### Directive
Please retype all of the data below, word for word.

### Data under study
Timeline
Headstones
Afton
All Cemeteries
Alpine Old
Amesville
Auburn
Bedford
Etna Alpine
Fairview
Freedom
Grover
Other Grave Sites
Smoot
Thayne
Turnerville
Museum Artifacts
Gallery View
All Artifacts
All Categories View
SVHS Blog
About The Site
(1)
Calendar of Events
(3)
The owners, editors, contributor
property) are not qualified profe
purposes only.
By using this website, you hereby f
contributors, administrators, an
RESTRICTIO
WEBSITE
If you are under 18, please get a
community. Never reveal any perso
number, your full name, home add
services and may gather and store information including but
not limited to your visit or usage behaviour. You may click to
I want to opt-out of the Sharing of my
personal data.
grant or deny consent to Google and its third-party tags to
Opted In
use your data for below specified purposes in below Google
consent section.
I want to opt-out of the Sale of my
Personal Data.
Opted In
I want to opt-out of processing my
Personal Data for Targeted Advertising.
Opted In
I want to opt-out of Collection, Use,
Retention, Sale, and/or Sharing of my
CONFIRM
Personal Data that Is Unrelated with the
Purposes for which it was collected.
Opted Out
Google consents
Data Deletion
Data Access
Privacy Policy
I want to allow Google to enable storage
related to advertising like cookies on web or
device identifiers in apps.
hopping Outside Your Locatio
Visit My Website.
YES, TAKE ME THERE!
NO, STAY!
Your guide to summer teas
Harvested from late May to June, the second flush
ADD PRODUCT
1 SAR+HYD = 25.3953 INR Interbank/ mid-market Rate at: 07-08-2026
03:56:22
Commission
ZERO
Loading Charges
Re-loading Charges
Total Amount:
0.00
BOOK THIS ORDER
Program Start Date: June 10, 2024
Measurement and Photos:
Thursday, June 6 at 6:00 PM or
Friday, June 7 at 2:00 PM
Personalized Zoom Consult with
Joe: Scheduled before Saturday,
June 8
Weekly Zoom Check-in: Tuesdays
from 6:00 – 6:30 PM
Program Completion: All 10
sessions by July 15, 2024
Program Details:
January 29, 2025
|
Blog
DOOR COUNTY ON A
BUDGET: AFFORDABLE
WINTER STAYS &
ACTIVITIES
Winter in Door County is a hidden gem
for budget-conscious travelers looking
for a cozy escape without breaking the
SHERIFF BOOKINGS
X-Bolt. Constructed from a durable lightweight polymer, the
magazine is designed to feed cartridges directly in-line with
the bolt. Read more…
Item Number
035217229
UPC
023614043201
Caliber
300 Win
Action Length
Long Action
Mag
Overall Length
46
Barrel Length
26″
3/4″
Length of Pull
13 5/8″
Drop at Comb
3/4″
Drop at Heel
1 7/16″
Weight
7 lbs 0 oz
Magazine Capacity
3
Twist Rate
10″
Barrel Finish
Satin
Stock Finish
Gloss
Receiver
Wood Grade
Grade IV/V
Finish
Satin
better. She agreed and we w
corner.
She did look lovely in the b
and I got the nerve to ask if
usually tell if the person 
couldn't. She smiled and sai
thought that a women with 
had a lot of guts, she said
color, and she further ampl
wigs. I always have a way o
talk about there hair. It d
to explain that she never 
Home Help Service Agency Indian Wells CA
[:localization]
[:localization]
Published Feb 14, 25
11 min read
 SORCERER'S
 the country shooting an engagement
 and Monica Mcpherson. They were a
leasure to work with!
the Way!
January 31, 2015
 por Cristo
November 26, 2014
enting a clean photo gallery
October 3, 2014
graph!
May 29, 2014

### Finished exercise
Timeline
Headstones
Afton
All Cemeteries
Alpine Old
Amesville
Auburn
Bedford
Etna Alpine
Fairview
Freedom
Grover
Other Grave Sites
Smoot
Thayne
Turnerville
Museum Artifacts
Gallery View
All Artifacts
All Categories View
SVHS Blog
About The Site
(1)
Calendar of Events
(3)
The owners, editors, contributor
property) are not qualified profe
purposes only.
By using this website, you hereby f
contributors, administrators, an
RESTRICTIO
WEBSITE
If you are under 18, please get a
community. Never reveal any perso
number, your full name, home add
services and may gather and store information including but
not limited to your visit or usage behaviour. You may click to
I want to opt-out of the Sharing of my
personal data.
grant or deny consent to Google and its third-party tags to
Opted In
use your data for below specified purposes in below Google
consent section.
I want to opt-out of the Sale of my
Personal Data.
Opted In
I want to opt-out of processing my
Personal Data for Targeted Advertising.
Opted In
I want to opt-out of Collection, Use,
Retention, Sale, and/or Sharing of my
CONFIRM
Personal Data that Is Unrelated with the
Purposes for which it was collected.
Opted Out
Google consents
Data Deletion
Data Access
Privacy Policy
I want to allow Google to enable storage
related to advertising like cookies on web or
device identifiers in apps.
hopping Outside Your Locatio
Visit My Website.
YES, TAKE ME THERE!
NO, STAY!
Your guide to summer teas
Harvested from late May to June, the second flush
ADD PRODUCT
1 SAR+HYD = 25.3953 INR Interbank/ mid-market Rate at: 07-08-2026
03:56:22
Commission
ZERO
Loading Charges
Re-loading Charges
Total Amount:
0.00
BOOK THIS ORDER
Program Start Date: June 10, 2024
Measurement and Photos:
Thursday, June 6 at 6:00 PM or
Friday, June 7 at 2:00 PM
Personalized Zoom Consult with
Joe: Scheduled before Saturday,
June 8
Weekly Zoom Check-in: Tuesdays
from 6:00 – 6:30 PM
Program Completion: All 10
sessions by July 15, 2024
Program Details:
January 29, 2025
|
Blog
DOOR COUNTY ON A
BUDGET: AFFORDABLE
WINTER STAYS &
ACTIVITIES
Winter in Door County is a hidden gem
for budget-conscious travelers looking
for a cozy escape without breaking the
SHERIFF BOOKINGS
X-Bolt. Constructed from a durable lightweight polymer, the
magazine is designed to feed cartridges directly in-line with
the bolt. Read more…
Item Number
035217229
UPC
023614043201
Caliber
300 Win
Action Length
Long Action
Mag
Overall Length
46
Barrel Length
26″
3/4″
Length of Pull
13 5/8″
Drop at Comb
3/4″
Drop at Heel
1 7/16″
Weight
7 lbs 0 oz
Magazine Capacity
3
Twist Rate
10″
Barrel Finish
Satin
Stock Finish
Gloss
Receiver
Wood Grade
Grade IV/V
Finish
Satin
better. She agreed and we w
corner.
She did look lovely in the b
and I got the nerve to ask if
usually tell if the person 
couldn't. She smiled and sai
thought that a women with 
had a lot of guts, she said
color, and she further ampl
wigs. I always have a way o
talk about there hair. It d
to explain that she never 
Home Help Service Agency Indian Wells CA
[:localization]
[:localization]
Published Feb 14, 25
11 min read
 SORCERER'S
 the country shooting an engagement
 and Monica Mcpherson. They were a
leasure to work with!
the Way!
January 31, 2015
 por Cristo
November 26, 2014
enting a clean photo gallery
October 3, 2014
graph!
May 29, 2014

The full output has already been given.